The trouble is, they don't readily share this insider fact with students in a realistic sense, limiting themselves to vague expressions like--the market is kind of "tight," or whatever word (not number) they use. But it makes a lot of difference to a student whether his/her odds are one in 10 or one in 300. If the students were to know the actual odds were closer to the latter, they might well decide not to let themselves be shepherded through the programs to end up with the degree but unable to have a decent chance to work the job.
And the professorial lack of candor and deception don't end there. Over the years, I sent out hundreds of applications for a "regular" (full-time tenure track) job. I figured my excellent grades and superb dissertation would get me hired. But the rejection letters coming back wouldn't say why I wasn't. Except an occasional one (maybe one in thirty or so) which said its department had to pick from X number of applications. After a while, I computed what that X number average was. In my case it came out to be somewhere between 275 and 300.
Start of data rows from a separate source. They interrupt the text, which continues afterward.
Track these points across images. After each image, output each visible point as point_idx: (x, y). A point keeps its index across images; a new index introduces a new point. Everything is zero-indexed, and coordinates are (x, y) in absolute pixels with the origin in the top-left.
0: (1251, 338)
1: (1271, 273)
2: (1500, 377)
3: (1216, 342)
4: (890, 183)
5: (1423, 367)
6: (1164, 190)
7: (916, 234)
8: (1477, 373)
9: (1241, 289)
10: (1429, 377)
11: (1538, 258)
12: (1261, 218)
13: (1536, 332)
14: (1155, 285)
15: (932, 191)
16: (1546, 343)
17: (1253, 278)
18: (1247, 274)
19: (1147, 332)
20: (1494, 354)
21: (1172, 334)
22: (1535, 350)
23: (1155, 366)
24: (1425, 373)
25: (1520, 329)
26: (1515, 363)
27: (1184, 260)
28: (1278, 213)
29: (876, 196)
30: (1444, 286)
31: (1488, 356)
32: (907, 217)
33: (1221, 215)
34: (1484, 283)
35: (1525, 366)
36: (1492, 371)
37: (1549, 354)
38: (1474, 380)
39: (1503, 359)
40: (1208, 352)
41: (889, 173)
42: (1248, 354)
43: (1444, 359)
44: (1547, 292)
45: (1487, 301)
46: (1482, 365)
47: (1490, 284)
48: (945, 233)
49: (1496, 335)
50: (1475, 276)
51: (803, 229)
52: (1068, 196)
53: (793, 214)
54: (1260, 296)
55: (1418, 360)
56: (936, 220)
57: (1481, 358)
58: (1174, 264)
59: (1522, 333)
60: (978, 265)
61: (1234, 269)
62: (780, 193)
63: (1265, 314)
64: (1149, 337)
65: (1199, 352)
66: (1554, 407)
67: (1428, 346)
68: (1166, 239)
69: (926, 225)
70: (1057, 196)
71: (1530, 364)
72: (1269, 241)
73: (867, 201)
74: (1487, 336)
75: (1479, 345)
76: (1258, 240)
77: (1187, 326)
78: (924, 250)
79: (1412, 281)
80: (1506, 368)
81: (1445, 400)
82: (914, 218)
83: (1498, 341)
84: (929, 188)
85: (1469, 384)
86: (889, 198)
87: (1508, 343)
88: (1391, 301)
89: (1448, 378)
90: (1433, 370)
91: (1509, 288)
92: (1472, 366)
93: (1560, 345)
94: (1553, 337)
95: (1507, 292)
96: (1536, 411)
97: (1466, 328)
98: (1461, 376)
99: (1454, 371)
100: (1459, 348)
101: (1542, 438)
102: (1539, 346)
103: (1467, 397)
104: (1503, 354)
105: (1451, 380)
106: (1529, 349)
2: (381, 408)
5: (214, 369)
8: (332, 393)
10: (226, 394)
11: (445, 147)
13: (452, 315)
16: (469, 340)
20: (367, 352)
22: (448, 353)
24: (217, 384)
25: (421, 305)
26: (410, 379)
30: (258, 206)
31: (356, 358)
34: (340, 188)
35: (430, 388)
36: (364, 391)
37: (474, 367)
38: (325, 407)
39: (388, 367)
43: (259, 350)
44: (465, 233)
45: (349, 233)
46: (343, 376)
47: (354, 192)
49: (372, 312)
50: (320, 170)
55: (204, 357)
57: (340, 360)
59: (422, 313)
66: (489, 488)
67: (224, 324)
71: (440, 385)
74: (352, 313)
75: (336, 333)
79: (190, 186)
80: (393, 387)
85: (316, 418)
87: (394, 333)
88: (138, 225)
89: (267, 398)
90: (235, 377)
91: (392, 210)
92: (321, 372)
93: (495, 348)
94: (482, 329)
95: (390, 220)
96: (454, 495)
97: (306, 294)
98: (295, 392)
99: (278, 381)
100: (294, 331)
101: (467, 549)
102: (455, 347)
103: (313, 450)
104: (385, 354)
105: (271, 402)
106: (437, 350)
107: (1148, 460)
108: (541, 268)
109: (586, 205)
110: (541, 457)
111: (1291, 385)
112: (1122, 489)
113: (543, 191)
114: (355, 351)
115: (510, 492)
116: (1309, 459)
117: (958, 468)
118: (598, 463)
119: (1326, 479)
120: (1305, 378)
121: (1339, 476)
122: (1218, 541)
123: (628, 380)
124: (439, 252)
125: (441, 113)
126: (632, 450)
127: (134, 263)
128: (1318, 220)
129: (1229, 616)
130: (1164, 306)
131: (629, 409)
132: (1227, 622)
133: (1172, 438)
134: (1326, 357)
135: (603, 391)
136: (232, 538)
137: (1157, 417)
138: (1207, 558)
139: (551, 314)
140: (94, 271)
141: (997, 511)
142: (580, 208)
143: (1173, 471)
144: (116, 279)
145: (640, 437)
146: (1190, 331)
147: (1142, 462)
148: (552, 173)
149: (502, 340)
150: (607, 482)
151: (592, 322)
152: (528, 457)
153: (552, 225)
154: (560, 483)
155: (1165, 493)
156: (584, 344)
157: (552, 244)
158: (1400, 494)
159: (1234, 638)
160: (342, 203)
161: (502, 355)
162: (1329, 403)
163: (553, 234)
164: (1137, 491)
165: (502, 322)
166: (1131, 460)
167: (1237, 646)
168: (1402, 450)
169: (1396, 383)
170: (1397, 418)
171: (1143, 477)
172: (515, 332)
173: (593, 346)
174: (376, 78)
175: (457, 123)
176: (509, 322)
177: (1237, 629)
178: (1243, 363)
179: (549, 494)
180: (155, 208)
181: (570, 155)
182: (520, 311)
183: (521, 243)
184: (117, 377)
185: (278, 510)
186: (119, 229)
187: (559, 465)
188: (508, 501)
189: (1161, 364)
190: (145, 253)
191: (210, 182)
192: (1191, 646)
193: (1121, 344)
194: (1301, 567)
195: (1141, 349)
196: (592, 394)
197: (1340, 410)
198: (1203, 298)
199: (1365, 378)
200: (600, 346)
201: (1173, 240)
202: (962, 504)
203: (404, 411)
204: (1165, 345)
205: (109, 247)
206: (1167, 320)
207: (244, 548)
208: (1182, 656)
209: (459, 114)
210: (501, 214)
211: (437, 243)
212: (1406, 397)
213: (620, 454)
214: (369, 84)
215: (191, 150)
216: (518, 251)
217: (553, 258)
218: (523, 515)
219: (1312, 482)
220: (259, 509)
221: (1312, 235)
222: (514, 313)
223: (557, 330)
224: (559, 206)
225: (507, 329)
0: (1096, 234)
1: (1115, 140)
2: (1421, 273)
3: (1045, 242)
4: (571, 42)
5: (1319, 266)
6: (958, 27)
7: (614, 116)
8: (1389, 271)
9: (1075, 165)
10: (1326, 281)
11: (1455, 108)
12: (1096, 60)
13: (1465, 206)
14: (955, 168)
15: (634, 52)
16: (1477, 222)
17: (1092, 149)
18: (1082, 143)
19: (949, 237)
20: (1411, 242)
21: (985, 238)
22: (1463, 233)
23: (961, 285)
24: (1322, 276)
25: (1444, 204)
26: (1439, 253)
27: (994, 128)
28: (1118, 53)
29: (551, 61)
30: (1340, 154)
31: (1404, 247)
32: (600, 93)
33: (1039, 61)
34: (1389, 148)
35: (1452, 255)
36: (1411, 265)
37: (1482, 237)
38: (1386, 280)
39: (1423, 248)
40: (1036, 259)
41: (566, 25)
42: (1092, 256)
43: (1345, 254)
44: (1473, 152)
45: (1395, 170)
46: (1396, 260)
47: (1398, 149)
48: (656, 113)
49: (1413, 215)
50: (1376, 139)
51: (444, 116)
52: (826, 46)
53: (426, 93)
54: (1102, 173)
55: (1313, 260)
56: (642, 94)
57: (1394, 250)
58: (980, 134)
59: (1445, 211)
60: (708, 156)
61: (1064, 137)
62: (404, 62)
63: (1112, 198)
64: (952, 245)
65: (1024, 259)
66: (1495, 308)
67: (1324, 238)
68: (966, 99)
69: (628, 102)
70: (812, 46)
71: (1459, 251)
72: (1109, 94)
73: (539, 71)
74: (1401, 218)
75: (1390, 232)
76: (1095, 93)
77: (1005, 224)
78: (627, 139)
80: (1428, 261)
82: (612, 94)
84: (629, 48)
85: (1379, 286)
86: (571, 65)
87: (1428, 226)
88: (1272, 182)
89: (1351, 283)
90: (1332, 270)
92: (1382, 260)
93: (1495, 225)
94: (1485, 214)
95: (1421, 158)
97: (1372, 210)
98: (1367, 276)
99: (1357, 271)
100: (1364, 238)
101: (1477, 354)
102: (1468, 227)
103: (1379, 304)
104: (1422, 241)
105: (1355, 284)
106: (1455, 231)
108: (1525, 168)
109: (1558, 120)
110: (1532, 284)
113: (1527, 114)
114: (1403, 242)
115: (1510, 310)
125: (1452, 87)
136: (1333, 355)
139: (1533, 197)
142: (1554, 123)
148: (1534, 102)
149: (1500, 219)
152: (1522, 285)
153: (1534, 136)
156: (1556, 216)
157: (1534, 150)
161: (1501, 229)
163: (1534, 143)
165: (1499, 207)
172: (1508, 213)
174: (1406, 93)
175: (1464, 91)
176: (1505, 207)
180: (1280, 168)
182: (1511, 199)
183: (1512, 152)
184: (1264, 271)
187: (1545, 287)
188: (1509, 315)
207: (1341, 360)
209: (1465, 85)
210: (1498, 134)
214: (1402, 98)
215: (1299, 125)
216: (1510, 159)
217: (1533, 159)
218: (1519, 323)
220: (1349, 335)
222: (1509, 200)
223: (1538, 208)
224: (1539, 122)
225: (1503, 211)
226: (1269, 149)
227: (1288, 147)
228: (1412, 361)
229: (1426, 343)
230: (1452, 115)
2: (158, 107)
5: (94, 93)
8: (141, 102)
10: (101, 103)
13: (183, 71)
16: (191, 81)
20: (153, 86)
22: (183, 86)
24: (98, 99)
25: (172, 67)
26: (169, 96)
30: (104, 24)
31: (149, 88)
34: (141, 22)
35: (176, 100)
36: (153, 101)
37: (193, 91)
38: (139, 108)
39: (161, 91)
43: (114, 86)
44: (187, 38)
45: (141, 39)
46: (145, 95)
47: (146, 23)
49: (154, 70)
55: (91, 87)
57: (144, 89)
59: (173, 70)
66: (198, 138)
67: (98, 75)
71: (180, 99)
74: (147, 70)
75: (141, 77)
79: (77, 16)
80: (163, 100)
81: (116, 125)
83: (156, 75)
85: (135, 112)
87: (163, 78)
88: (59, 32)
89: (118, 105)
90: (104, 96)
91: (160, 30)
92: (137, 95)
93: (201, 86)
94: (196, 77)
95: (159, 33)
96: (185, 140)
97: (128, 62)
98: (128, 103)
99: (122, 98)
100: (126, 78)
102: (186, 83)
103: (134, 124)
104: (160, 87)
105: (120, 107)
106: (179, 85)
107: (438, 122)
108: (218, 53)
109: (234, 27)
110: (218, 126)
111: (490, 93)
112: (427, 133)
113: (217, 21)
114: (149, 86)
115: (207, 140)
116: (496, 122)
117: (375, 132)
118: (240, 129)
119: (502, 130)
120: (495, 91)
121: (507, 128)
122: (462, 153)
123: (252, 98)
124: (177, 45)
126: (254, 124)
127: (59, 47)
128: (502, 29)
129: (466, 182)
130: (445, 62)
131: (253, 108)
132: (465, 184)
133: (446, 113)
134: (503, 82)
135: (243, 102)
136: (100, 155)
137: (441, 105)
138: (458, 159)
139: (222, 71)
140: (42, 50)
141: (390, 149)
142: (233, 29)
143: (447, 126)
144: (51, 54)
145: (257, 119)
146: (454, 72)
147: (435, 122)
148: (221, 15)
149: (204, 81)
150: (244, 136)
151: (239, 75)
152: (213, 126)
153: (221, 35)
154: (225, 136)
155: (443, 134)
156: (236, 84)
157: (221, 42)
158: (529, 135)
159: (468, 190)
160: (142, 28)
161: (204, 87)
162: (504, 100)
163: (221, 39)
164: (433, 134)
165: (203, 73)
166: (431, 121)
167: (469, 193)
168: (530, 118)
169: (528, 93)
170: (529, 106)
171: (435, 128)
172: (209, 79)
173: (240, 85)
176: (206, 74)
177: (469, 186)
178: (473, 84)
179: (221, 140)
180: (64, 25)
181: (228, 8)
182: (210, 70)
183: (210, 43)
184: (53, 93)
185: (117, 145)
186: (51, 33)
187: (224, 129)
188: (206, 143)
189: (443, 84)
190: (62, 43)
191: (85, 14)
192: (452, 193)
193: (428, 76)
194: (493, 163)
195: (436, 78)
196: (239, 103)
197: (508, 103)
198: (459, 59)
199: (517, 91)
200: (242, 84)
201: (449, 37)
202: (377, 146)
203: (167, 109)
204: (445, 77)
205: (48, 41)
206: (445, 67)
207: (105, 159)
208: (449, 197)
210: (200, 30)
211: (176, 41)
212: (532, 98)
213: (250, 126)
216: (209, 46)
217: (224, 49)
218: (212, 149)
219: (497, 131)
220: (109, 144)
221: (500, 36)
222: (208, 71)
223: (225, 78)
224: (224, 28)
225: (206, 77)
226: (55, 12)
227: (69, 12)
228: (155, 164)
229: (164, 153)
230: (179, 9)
Now, this means that all the other university and college departments were de facto accomplices in covering up information about what was the relationship between supply and demand. When you think about it, if each rejection letter contained this information, the applicant would fairly quickly realize the reality of the job market. I would certainly have quit wasting my time and money mailing out application materials a lot sooner than I finally did. As it was, I kept trying without success for about five years before I said the hell with the sleazy corruptions and deceptions of academia. Eventually, I just went to a three-month (but expensive) vocational training program to become certified for a somewhat dangerous blue-collar job where I made $23/hour. There was a minimum educational requirement to get into that program. It was a GED.
The book is full of lingo, rhetoric, and name-calling. But through all the words, which actually make an otherwise dull subject electric, his contentions hit the mark bulls-eye. The faculty has the power to determine the product, the terms upon which it will be offered, and the customers who will be served. Profs are hyper-specialists, instead of offering students a general education. They are institutionally rewarded for more research grants and publications, and punished for good teaching and time spent interacting with students. In the past twenty years, profs have had decreased teaching loads while huge increases in salaries. Academic democratization has lowered standards while inflating grades. Academic thought police have promoted prof freedoms while imprisoning students in by-gone ideologies. Rather than broadening minds, the academic culture has ended up ratifying and strengthening our culture's most basic features. The rich humanities have been replaced by the sterile statistics of the social sciences.
Sykes blames the profs, but it's the culture of academia that is often the problem. Profs are forced to publish or perish, and they have to specialize in minute details to get published. And outstanding teaching is simply on the backburner of most of the major university's job descriptions. In order to survive in academia, they have to play the game of academia. Grade inflation occurs because so many low grades merely get student complaints to adminstrators who pressure grades upward. Student evaluations forced by accreditation agencies force profs to entertain students rather than educate them.